> **SOURCE DATA**:
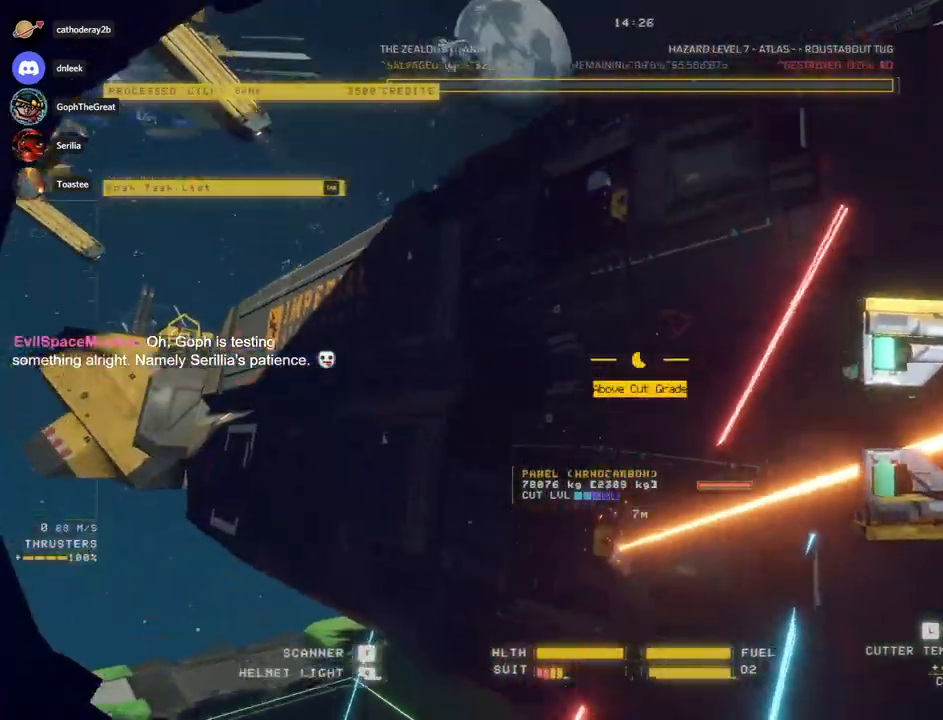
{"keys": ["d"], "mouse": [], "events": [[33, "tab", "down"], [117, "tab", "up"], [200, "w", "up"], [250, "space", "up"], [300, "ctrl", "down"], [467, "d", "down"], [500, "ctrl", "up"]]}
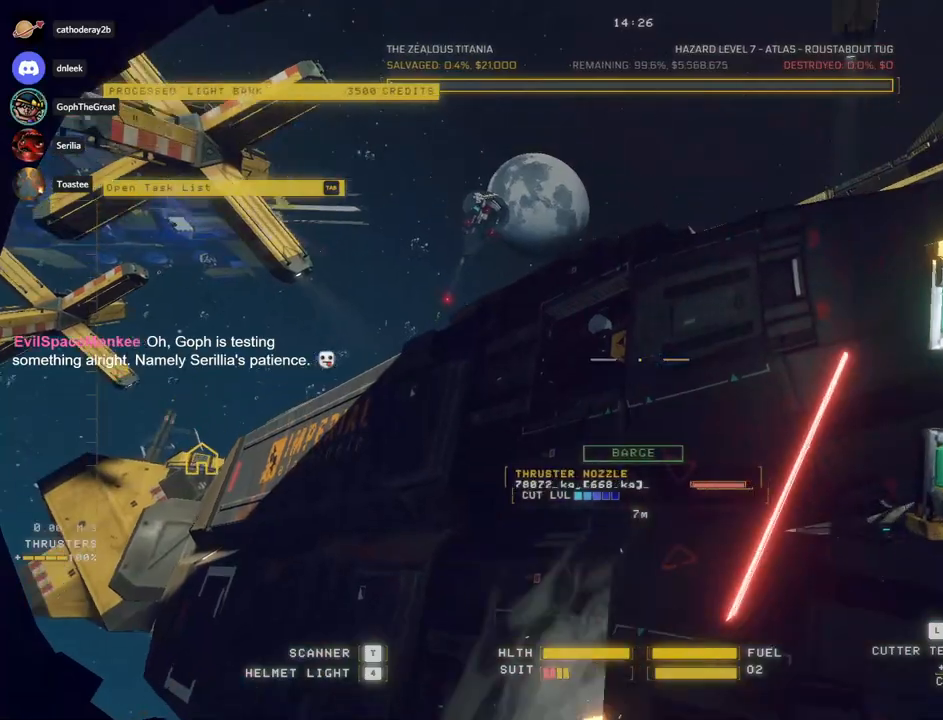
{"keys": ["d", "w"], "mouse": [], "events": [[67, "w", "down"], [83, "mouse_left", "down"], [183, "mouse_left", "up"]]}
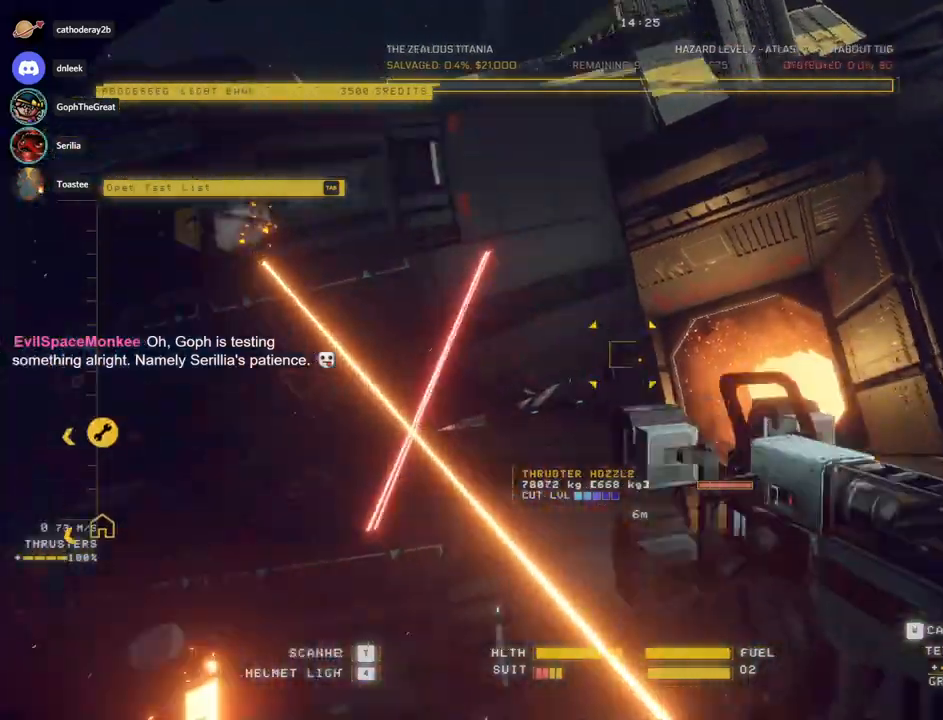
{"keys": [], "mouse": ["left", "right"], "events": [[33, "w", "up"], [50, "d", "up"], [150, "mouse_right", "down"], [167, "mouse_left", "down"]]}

> **TASK DETAILS**:
All of the lines above must be printed again exactly, and no picture may appear in the copy.

> **RESPONSE TO THIS EXERCISE**:
{"keys": ["d"], "mouse": [], "events": [[33, "tab", "down"], [117, "tab", "up"], [200, "w", "up"], [250, "space", "up"], [300, "ctrl", "down"], [467, "d", "down"], [500, "ctrl", "up"]]}
{"keys": ["d", "w"], "mouse": [], "events": [[67, "w", "down"], [83, "mouse_left", "down"], [183, "mouse_left", "up"]]}
{"keys": [], "mouse": ["left", "right"], "events": [[33, "w", "up"], [50, "d", "up"], [150, "mouse_right", "down"], [167, "mouse_left", "down"]]}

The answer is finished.